TASK TO CARRY OUT: Reproduce the text of every record below word for word, leaving out the pictures.

RAW DATA:
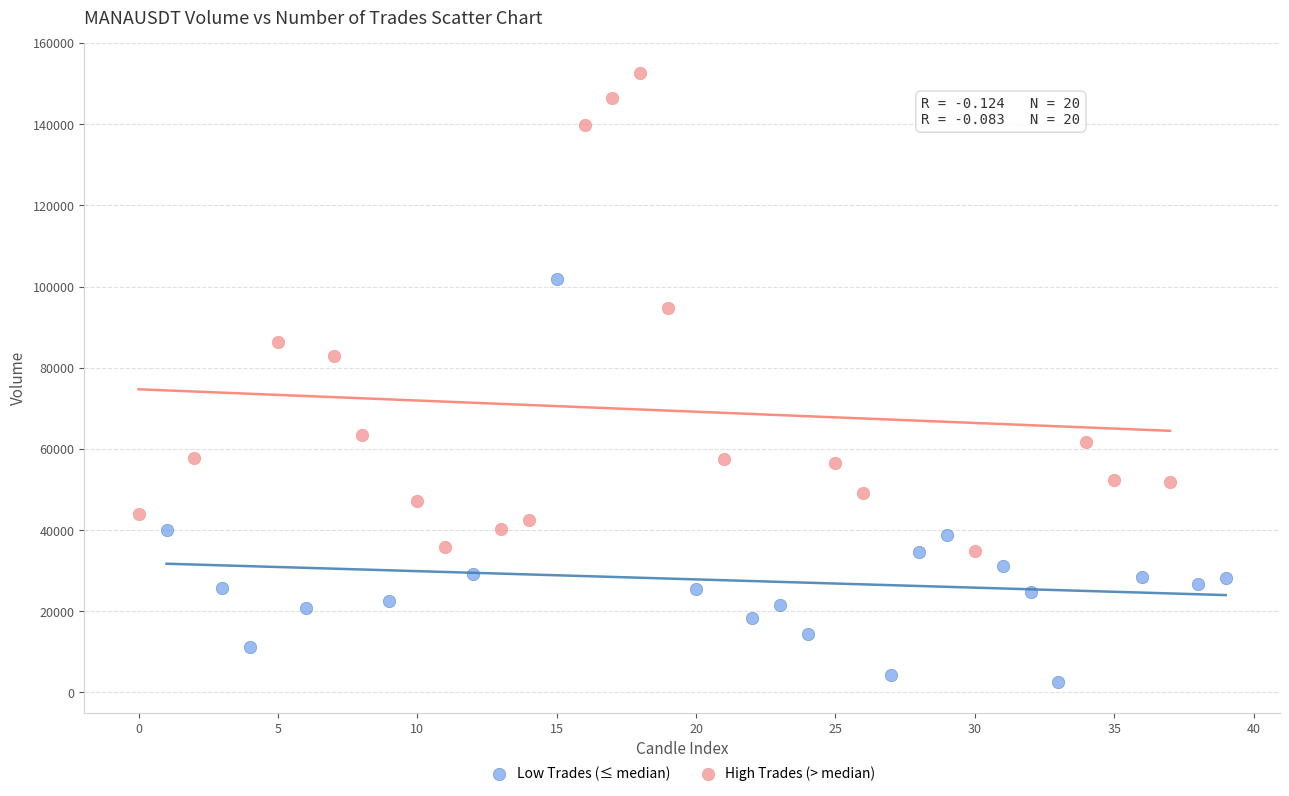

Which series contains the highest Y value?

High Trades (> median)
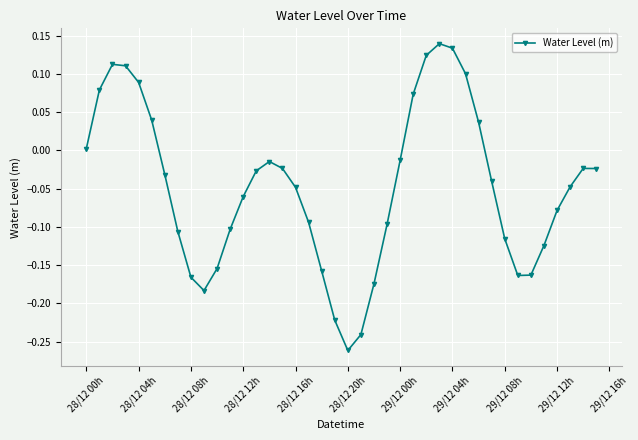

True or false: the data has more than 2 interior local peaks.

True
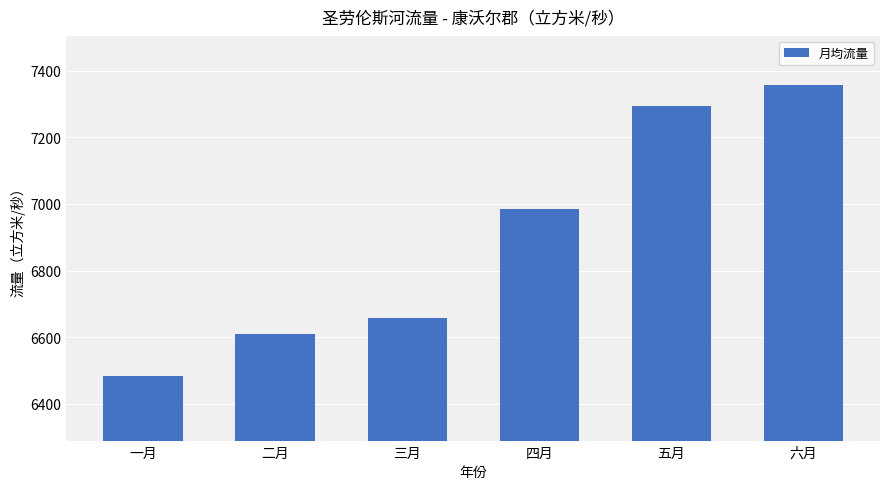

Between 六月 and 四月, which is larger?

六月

EXPECTED OUTPUT:
Which series contains the highest Y value?

High Trades (> median)

True or false: the data has more than 2 interior local peaks.

True

Between 六月 and 四月, which is larger?

六月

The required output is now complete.